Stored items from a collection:
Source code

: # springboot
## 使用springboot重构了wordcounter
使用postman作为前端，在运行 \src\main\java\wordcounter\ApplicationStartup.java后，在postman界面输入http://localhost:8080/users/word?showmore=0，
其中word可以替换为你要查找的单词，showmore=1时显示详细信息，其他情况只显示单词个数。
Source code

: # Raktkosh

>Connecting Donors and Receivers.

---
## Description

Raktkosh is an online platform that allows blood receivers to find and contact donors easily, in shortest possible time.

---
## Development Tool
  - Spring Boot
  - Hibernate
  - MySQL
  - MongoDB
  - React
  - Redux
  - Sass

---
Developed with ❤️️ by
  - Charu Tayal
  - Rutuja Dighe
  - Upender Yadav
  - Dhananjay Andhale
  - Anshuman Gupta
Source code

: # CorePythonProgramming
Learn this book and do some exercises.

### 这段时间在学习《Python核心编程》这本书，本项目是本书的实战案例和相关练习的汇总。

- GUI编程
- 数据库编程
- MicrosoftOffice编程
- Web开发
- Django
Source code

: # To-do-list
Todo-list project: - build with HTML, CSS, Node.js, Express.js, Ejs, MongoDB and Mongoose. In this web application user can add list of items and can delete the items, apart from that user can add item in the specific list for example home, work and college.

==

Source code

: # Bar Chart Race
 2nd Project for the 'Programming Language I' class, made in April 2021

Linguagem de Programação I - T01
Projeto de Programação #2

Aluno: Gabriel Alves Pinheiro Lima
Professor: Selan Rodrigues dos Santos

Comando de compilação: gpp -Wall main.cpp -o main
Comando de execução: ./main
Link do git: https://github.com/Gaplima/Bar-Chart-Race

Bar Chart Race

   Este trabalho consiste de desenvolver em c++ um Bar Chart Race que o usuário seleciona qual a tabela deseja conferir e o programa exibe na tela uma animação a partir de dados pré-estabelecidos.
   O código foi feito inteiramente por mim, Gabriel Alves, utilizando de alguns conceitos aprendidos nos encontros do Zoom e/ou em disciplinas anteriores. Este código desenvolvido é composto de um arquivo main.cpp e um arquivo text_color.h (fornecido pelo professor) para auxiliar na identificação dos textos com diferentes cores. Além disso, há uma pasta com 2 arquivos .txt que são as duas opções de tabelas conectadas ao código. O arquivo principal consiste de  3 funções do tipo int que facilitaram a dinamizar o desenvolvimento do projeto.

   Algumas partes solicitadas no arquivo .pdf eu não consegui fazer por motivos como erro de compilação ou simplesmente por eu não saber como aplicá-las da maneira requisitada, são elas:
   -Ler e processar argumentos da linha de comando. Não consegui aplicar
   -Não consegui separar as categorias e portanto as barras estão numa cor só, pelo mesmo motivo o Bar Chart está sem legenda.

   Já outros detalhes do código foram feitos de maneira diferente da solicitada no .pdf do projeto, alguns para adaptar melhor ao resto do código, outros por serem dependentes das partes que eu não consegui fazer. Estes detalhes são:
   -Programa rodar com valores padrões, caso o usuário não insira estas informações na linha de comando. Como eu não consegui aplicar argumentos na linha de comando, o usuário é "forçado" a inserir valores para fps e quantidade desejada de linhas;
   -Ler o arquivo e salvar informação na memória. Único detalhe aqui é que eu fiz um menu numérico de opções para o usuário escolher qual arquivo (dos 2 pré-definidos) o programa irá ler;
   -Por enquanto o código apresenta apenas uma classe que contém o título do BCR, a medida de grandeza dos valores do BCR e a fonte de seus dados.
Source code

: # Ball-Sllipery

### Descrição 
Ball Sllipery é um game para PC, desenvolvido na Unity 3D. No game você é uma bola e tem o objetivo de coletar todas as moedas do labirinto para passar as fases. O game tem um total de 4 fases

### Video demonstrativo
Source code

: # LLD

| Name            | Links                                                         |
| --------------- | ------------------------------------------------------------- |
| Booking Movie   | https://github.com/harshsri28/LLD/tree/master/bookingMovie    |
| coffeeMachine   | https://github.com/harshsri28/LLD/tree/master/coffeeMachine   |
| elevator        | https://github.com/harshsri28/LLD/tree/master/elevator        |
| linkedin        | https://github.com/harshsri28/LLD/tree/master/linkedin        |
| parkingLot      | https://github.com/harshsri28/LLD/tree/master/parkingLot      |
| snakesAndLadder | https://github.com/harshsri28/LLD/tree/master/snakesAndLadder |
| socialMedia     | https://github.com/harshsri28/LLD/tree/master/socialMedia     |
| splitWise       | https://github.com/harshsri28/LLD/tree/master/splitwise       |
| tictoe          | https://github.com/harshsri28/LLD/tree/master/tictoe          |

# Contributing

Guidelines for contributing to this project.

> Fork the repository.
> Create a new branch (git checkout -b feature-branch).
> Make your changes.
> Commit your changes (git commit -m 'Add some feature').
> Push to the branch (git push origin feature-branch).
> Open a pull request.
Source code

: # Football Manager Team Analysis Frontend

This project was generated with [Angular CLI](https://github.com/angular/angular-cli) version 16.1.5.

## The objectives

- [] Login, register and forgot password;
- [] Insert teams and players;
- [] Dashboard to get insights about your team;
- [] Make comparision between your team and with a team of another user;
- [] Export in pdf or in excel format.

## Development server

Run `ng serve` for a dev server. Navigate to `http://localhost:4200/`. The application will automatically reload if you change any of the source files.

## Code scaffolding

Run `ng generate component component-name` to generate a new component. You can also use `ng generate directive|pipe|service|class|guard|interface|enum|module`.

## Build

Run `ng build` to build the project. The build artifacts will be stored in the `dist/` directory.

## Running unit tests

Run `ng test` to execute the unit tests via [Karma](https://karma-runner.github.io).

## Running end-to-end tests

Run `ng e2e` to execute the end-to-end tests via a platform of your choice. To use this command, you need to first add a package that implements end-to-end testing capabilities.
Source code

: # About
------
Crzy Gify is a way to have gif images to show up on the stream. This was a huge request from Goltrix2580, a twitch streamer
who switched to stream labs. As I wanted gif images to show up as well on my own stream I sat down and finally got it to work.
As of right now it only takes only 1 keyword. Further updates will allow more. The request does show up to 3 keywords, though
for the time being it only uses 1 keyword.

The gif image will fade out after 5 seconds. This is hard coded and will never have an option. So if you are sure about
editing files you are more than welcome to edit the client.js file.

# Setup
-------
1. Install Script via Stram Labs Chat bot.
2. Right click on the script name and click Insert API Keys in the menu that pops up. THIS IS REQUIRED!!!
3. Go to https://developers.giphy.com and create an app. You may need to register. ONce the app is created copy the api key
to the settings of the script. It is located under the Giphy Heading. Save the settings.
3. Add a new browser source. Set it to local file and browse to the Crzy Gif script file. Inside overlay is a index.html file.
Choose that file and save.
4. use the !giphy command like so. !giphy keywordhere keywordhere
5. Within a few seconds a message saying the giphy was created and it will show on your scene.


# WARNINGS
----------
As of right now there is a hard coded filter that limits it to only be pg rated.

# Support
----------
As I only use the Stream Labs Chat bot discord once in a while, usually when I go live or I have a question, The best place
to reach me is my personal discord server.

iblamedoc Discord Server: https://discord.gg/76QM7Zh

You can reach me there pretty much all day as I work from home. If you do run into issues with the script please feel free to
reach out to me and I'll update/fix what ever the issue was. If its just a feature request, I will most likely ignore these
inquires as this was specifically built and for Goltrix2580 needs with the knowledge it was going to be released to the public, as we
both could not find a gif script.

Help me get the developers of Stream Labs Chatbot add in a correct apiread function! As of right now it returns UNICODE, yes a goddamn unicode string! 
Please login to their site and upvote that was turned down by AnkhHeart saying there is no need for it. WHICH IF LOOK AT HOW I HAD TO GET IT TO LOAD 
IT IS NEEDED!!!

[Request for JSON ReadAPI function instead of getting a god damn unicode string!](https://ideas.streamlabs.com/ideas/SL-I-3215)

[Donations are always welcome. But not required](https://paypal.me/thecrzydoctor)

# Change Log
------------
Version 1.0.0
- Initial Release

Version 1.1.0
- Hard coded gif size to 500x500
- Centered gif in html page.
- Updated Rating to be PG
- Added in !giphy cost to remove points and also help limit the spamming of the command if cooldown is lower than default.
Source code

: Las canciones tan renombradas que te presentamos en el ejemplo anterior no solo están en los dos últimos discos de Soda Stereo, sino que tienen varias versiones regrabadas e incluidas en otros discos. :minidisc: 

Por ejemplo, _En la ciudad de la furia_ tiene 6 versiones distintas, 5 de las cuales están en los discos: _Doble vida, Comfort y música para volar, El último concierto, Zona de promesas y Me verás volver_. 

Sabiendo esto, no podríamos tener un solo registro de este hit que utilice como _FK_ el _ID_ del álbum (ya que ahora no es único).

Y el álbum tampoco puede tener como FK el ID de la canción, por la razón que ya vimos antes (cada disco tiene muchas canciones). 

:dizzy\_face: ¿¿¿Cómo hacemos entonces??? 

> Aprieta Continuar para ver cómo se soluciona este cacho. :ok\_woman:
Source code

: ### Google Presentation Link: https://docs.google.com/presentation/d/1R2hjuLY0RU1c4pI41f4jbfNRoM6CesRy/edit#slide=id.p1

---

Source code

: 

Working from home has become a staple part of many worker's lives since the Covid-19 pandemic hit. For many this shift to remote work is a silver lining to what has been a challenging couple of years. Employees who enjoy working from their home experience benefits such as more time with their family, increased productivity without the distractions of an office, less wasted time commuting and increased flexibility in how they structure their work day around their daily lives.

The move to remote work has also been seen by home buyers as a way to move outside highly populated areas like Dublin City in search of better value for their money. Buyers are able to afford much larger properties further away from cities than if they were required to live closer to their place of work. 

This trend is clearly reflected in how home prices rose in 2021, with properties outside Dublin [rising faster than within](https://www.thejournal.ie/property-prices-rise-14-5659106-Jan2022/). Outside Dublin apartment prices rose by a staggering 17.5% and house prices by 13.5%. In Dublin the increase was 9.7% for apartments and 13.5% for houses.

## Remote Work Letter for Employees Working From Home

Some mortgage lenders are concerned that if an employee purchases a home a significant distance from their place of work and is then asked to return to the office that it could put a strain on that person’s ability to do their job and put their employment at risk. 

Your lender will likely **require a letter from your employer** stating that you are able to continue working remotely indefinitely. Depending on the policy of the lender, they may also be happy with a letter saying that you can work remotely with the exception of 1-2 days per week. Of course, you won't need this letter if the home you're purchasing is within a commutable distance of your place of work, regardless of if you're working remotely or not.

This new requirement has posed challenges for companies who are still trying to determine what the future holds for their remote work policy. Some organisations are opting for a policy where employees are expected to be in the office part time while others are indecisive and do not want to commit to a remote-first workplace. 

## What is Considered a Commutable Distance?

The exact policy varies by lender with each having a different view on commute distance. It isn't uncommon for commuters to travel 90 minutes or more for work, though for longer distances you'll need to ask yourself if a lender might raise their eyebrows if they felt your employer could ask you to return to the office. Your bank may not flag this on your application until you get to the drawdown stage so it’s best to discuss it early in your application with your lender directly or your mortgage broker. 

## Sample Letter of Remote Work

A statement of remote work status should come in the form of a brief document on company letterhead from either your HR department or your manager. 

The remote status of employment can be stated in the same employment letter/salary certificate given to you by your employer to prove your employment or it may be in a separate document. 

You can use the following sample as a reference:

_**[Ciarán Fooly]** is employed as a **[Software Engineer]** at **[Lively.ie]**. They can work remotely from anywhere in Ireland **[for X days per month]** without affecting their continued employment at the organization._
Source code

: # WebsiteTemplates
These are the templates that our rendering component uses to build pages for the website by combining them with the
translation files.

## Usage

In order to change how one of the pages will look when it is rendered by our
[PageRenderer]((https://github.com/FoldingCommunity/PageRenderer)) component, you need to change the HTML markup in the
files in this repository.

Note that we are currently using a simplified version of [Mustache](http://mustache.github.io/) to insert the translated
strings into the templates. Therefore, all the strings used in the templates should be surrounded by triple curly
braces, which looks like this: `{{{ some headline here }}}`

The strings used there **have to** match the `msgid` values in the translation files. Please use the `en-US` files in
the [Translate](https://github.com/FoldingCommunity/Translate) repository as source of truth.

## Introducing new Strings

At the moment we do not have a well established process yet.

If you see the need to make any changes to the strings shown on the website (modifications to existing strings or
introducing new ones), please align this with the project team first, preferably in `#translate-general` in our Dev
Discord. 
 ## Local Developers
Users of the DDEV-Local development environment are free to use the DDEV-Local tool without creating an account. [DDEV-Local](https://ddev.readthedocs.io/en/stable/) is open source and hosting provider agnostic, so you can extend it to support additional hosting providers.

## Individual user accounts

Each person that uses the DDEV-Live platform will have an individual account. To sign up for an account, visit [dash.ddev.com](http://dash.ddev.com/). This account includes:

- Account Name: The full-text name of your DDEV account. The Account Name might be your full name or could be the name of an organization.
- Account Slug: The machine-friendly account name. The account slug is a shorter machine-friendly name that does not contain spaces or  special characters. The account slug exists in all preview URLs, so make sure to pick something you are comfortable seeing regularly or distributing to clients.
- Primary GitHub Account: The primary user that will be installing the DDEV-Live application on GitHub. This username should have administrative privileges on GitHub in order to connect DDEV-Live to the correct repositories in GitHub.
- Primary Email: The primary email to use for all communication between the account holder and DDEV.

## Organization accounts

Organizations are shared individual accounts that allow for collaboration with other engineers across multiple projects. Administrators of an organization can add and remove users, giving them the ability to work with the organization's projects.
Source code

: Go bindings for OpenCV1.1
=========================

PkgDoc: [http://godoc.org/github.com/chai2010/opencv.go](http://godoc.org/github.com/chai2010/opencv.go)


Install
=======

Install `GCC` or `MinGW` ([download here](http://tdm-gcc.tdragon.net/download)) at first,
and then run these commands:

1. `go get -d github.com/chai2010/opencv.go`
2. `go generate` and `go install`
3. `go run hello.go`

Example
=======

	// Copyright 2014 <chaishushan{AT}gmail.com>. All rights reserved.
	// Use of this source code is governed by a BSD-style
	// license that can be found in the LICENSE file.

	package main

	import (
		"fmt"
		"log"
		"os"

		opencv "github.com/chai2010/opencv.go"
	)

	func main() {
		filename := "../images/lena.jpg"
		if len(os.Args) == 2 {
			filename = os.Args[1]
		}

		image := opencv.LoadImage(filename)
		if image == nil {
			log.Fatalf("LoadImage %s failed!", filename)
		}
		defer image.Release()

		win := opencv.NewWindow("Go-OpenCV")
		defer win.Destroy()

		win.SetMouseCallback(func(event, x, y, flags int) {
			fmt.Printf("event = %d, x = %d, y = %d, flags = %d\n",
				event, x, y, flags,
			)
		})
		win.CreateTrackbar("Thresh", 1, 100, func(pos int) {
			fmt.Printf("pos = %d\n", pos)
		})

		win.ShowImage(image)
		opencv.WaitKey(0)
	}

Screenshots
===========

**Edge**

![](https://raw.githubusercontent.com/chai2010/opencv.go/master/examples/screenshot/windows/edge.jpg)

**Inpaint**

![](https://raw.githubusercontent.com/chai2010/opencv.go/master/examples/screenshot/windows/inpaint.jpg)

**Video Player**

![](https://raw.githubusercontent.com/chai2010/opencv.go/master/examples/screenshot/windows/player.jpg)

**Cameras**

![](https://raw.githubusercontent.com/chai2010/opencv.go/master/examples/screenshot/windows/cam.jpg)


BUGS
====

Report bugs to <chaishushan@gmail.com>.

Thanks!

◆ **Try it**:
Wherever the string "find" appears in the data above, copy the line it sits in.

◆ **Response to this task**:
Raktkosh is an online platform that allows blood receivers to find and contact donors easily, in shortest possible time.
both could not find a gif script.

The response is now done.